Ces commentaires montrent que Nicolas est enfin "reconnu dans sa souffrance et son harcèlement", a dit sa mère à l'AFP, mais pour autant ils ne la dissuadent pas d'une éventuelle action en justice. "Avant de prendre cette décision, nous attendons les résultats des enquêtes et les actions qui seront menées par le gouvernement".

"Sur le contenu des courriers que nous avons reçus, à ce jour, nous n'avons pas eu de réaction de la part des équipes pédagogiques tant sur le fond que sur la forme", a-t-elle déploré. "Nous ne savons toujours pas si une sanction, même symbolique, a été émise à l'encontre des harceleurs".

Aider notre fils

Nicolas, 15 ans, s'est suicidé le 5 septembre. Un an auparavant, peu après la rentrée 2022, ses parents avaient signalé à l'équipe pédagogique du lycée de Poissy qu'il était harcelé.

Sa situation avait "commencé à se dégrader" en octobre 2022, a raconté sa mère. "Mais nous avions confiance car le professeur principal était en relation directe avec le papa de Nicolas. Ils se sont vus plusieurs fois".

A la mi-mars, les parents ont appris par son psychologue que leur fils avait fait une tentative de suicide en janvier. "C'est à ce moment-là que nous avons tout mis en branle pour aider notre fils, main courante, rendez-vous avec le proviseur, échanges de courriers, etc.", a-t-elle énuméré.

Après un premier rendez-vous avec l'équipe pédagogique, les parents ont envoyé un nouveau courrier au proviseur. Ils l'informaient qu'une main courante avait été déposée. Mais ils n'ont reçu en réponse que les lettres rendues publiques samedi.

A la rentrée, Nicolas avait changé d'établissement. "Cet été, il était heureux de passer des vacances avec moi. Il devait faire un CAP en alternance en électricité. A la rentrée, il était stressé parce qu'il commençait quelque chose de nouveau", a rapporté Béatrice.

Une enquête administrative a été diligentée et doit rendre ses conclusions sous 15 jours. 

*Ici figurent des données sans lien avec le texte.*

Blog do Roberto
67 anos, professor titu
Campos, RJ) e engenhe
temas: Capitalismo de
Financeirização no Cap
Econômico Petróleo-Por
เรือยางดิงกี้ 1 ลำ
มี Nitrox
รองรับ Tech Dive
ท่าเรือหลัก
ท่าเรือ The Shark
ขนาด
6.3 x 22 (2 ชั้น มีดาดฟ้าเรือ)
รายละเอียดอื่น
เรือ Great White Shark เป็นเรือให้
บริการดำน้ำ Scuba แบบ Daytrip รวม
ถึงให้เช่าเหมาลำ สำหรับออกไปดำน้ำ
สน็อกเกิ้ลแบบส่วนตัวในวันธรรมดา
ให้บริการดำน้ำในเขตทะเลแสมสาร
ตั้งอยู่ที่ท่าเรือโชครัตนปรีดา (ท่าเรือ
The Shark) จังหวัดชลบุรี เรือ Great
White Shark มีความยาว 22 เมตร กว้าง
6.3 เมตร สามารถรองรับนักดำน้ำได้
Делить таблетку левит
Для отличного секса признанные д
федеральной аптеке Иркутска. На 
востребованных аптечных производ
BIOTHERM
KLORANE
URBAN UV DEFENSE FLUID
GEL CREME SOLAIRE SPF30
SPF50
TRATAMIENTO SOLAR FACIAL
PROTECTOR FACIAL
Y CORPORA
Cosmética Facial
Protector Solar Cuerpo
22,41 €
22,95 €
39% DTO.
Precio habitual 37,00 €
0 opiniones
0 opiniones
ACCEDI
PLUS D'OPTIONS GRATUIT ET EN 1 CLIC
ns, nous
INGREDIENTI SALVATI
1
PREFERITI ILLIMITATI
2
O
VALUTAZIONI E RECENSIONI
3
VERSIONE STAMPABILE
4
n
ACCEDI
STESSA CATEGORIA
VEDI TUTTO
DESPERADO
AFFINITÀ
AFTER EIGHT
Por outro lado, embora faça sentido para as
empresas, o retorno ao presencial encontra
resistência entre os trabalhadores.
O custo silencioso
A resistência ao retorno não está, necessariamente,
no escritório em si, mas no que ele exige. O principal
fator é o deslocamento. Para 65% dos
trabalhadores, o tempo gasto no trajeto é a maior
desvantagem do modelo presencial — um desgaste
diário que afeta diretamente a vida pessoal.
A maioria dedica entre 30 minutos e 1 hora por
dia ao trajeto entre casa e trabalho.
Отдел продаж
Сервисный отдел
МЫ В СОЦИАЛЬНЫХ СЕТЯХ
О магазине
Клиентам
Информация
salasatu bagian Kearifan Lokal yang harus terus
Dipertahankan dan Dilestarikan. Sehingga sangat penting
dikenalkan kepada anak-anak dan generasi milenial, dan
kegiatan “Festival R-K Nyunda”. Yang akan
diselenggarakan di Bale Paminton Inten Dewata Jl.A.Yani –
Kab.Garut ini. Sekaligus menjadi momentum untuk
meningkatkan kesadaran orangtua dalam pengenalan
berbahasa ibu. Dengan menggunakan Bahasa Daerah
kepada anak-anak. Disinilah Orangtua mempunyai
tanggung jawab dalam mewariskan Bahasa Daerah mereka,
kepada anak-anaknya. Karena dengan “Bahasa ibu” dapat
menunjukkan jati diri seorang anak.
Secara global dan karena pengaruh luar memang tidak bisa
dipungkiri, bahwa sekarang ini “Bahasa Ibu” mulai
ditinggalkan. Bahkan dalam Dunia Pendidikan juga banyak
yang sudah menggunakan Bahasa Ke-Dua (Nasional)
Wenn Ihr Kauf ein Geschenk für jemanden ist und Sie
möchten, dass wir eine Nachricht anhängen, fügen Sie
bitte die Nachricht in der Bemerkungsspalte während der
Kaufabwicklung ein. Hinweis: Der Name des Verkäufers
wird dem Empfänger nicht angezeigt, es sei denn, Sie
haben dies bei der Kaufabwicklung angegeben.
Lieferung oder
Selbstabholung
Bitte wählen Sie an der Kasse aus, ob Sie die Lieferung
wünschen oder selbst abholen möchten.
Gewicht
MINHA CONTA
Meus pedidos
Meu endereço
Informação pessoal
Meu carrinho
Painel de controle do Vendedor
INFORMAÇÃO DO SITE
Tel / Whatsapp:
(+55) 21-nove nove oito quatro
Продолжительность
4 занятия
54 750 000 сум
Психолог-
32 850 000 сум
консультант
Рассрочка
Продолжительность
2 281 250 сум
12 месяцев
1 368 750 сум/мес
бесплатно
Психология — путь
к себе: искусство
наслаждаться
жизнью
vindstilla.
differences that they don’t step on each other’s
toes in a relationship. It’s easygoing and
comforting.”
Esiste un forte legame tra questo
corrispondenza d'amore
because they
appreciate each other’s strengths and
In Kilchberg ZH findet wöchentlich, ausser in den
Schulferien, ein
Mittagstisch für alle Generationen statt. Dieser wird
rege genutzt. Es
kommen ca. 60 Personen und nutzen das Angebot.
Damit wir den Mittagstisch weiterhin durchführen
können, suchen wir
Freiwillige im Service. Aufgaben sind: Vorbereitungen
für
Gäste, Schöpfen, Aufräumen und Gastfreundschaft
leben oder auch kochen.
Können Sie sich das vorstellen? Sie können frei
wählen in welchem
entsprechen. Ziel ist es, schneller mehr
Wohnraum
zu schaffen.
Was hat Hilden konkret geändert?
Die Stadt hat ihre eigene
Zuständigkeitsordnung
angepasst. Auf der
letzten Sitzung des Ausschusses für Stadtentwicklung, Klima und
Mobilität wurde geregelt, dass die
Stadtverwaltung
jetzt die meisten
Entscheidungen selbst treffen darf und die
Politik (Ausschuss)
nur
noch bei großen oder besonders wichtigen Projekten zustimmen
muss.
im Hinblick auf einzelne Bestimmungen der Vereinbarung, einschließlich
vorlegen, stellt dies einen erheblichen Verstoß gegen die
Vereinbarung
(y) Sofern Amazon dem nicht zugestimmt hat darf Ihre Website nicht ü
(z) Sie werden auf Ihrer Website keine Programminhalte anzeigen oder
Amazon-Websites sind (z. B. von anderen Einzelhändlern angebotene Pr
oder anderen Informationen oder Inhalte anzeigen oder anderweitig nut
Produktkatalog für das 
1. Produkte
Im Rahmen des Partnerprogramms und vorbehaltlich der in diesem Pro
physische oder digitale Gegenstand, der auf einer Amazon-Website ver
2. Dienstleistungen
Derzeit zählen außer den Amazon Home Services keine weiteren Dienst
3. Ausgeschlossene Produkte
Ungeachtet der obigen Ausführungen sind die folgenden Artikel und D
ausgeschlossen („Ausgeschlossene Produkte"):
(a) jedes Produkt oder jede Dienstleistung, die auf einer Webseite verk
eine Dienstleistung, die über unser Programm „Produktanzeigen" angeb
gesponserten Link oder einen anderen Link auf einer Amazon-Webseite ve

Pour Nora Fraisse, fondatrice de l'association de lutte contre le harcèlement Marion la main tendue, "ce genre de courriers où se mêlent culpabilité et parfois menace d'enquête sociale sont malheureusement fréquemment envoyés dans ces cas-là". 

Après un suicide, il est "normal" qu'un tel courrier "choque", a estimé de son côté Catherine Nave-Bekhti, secrétaire générale du Sgen-CFDT. Il faut cependant "attendre les résultats de l'enquête administrative" pour "savoir exactement ce qui s'est passé", a-t-elle souligné.

Pour Bruno Bobkiewicz, secrétaire général du SNPDEN-Unsa, principal syndicat des chefs d'établissements, "l'académie de Versailles a vécu le drame Samuel Paty et il y a donc une protection et un soutien des personnels peut-être plus rapides qu'ailleurs".